| What is needed |
For the word "Proyecto", find each line in the entries where it occurs and copy that line.

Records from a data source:
- - - - -
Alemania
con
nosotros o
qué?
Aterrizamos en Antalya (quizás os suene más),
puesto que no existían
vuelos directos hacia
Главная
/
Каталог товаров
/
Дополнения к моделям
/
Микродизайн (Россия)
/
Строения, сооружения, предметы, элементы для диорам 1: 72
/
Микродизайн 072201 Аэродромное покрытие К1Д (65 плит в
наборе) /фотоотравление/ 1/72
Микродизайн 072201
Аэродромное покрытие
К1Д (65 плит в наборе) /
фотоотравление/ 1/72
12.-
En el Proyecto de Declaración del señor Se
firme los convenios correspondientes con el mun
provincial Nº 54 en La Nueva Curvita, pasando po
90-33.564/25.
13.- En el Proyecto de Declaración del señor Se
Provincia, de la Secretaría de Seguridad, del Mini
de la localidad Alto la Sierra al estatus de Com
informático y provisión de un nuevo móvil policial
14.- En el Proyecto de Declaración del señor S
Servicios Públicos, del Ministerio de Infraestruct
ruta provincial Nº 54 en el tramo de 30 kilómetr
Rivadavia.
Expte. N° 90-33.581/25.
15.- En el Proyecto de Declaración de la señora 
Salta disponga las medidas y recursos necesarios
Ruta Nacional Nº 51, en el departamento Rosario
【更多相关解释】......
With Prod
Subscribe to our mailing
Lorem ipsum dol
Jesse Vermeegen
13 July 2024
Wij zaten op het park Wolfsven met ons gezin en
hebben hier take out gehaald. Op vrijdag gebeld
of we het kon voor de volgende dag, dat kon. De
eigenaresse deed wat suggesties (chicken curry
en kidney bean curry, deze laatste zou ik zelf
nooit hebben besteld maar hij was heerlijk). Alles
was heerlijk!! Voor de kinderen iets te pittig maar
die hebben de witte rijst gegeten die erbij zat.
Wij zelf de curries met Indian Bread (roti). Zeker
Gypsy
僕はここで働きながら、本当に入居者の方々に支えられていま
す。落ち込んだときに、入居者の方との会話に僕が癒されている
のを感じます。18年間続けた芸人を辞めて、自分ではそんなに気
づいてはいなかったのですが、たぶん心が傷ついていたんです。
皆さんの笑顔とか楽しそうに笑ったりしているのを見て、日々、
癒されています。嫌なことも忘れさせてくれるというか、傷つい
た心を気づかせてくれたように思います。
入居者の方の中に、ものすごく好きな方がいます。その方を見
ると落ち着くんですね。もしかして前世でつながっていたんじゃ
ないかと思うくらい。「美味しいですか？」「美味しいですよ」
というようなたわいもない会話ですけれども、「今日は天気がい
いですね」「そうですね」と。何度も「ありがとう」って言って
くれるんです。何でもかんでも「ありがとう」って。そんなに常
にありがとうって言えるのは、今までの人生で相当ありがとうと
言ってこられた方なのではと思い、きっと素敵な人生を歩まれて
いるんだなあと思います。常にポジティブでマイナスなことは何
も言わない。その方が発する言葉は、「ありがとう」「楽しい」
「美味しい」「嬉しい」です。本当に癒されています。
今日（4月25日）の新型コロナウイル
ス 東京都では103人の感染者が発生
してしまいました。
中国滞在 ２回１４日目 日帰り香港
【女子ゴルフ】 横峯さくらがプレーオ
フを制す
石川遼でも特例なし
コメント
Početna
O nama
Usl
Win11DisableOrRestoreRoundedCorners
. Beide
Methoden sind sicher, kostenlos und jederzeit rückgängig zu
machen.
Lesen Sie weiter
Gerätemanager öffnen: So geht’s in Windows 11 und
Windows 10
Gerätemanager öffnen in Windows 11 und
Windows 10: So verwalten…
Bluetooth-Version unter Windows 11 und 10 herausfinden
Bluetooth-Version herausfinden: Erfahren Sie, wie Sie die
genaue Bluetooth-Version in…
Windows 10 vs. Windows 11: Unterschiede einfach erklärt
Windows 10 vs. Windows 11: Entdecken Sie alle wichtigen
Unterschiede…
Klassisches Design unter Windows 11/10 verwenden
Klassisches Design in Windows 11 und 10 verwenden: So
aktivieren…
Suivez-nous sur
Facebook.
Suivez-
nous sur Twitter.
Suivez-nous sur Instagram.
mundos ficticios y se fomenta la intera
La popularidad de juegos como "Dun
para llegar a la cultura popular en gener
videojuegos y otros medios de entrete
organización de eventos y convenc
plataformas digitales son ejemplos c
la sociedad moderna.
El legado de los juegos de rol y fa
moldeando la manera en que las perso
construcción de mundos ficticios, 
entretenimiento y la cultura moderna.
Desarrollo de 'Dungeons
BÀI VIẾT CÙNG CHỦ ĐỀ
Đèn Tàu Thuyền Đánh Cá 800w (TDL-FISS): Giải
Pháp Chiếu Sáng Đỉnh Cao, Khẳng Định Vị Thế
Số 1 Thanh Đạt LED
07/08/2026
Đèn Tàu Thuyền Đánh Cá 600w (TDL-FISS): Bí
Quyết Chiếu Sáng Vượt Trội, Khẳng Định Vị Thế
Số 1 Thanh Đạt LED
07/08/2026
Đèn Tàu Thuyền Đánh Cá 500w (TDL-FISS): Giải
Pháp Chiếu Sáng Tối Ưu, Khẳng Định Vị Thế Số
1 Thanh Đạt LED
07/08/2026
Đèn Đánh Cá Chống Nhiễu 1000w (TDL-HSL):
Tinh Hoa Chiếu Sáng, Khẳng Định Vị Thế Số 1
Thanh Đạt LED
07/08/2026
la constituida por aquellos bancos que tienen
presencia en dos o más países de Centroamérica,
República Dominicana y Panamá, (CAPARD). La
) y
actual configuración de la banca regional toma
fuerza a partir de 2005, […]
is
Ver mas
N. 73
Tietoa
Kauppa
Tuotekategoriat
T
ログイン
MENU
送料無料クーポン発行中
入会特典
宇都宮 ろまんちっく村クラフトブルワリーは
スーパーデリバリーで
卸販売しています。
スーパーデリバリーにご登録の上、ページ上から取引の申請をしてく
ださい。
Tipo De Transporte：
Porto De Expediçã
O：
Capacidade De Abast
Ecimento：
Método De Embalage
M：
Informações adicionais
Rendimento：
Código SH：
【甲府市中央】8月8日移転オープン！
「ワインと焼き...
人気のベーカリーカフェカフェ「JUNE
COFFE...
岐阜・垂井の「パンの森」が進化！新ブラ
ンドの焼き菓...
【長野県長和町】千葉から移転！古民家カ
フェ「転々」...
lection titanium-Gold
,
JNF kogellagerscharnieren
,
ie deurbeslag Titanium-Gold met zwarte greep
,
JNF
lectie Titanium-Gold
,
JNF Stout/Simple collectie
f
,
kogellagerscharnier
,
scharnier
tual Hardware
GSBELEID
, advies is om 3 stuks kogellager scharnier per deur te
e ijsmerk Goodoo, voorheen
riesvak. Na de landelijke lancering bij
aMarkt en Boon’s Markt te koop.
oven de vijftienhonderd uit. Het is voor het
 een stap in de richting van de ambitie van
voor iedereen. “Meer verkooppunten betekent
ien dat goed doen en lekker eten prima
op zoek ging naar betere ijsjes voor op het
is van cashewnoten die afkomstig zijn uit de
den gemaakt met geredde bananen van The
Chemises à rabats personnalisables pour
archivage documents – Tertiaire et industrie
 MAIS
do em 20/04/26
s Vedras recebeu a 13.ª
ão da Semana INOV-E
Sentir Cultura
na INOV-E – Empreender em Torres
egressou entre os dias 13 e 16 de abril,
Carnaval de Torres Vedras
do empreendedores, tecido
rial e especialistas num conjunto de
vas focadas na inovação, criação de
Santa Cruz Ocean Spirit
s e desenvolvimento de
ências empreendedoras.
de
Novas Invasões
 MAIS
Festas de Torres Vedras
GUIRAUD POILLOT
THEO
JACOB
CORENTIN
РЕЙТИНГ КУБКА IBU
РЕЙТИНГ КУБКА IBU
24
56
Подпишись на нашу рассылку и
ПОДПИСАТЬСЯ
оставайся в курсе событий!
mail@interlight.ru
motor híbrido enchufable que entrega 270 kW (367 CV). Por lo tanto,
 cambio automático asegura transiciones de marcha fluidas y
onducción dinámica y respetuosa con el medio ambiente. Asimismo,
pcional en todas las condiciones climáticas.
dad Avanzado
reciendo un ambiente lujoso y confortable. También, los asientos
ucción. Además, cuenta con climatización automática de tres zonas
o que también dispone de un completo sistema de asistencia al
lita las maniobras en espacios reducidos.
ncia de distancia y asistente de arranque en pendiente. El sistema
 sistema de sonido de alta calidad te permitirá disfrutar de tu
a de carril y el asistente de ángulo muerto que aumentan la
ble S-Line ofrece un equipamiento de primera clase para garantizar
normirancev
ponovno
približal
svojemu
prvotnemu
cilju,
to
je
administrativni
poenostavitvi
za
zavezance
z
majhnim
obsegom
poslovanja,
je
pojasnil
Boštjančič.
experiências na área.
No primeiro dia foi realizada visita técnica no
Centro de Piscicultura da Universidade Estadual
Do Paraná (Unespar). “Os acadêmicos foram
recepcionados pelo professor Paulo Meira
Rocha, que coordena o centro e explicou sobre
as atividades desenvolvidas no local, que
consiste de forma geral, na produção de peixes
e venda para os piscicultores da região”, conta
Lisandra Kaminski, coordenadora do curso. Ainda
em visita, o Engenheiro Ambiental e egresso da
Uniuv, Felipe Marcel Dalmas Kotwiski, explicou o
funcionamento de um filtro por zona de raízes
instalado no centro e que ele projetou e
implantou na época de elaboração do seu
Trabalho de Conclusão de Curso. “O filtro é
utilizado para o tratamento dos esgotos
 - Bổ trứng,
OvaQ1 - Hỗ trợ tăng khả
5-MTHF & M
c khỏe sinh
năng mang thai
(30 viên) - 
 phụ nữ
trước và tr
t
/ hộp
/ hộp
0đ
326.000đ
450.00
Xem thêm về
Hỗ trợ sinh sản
- - - - -
| Expected answer |
En el Proyecto de Declaración del señor Se
13.- En el Proyecto de Declaración del señor Se
14.- En el Proyecto de Declaración del señor S
15.- En el Proyecto de Declaración de la señora 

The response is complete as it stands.